Do you still want to embrace this definition?  Or do you want to create your own?

Do you find that your happiness is connected to your appearance?

What do you love about yourself?

What do you love best about your body?
Do you believe that you are beautiful? Why or why not?



The Looking Glass

Just some food for thought that I offer up today…

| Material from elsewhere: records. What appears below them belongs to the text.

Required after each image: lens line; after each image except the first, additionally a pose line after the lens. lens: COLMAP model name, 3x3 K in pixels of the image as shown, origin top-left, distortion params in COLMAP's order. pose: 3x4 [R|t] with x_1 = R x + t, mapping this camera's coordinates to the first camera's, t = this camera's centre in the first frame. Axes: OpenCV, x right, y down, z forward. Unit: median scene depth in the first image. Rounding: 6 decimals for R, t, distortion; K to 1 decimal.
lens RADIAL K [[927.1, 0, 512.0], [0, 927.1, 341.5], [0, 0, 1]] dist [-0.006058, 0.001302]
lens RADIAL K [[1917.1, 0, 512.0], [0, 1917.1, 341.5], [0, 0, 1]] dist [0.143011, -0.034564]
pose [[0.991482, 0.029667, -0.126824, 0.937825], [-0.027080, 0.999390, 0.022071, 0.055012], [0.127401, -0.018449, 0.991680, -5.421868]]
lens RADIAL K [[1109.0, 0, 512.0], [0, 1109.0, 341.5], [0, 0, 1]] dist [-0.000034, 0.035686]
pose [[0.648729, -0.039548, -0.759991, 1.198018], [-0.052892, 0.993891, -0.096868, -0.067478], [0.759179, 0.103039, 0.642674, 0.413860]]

Excerpt from Sacred Circles: A Guide to Creating Your Own Women’s Spirituality Group

“There could hardly be a hotter topic for a group of women then beauty. most of us are obsessed with how we look and how far we deviate from how we think we would like to look. Addicted to perfection, we have become merciless self-critics. We have heard a million times the old adage that “beauty is only skin deep,” but we have never really internalized it. Instead, we believe that our self-worth is directly correlated to our waist size or the amount of cellulite in our saddlebags. What other adages and myths concerning beauty are we under the spell of?

It can be very liberating to hear other women share their obsessions, thoughts, and feelings about beauty. We begin to hear ourselves in others—others we know to be perfectly beautiful. only then do we see a glimmer of the absurdity of our self-delusions. Bettie is our bonafide college beauty queen—Hopskinsville, Kentucky, 1952. To hear this still gorgeous sixty-plus-year-old woman describe her negative feelings about her body is to see the real insanity of the obsession. Listening to her discuss this un-winnable dilemma of never-thin-enough, never-young-enough, never-(place your favorite self-recrimination here)-enough makes us all want to wriggle free of our old skins—too tight now, too made up, too coiffed—and enjoy the gift of who we really are. Truly, there is no ugliness in a circle of happy women, especially when lit by candles!”
Do you think you can wriggle free of your un-winnable obsessions? Wouldn’t it be empowering and liberating to just enjoy ourselves how we are right now? Why can’t we? What is really standing in our way?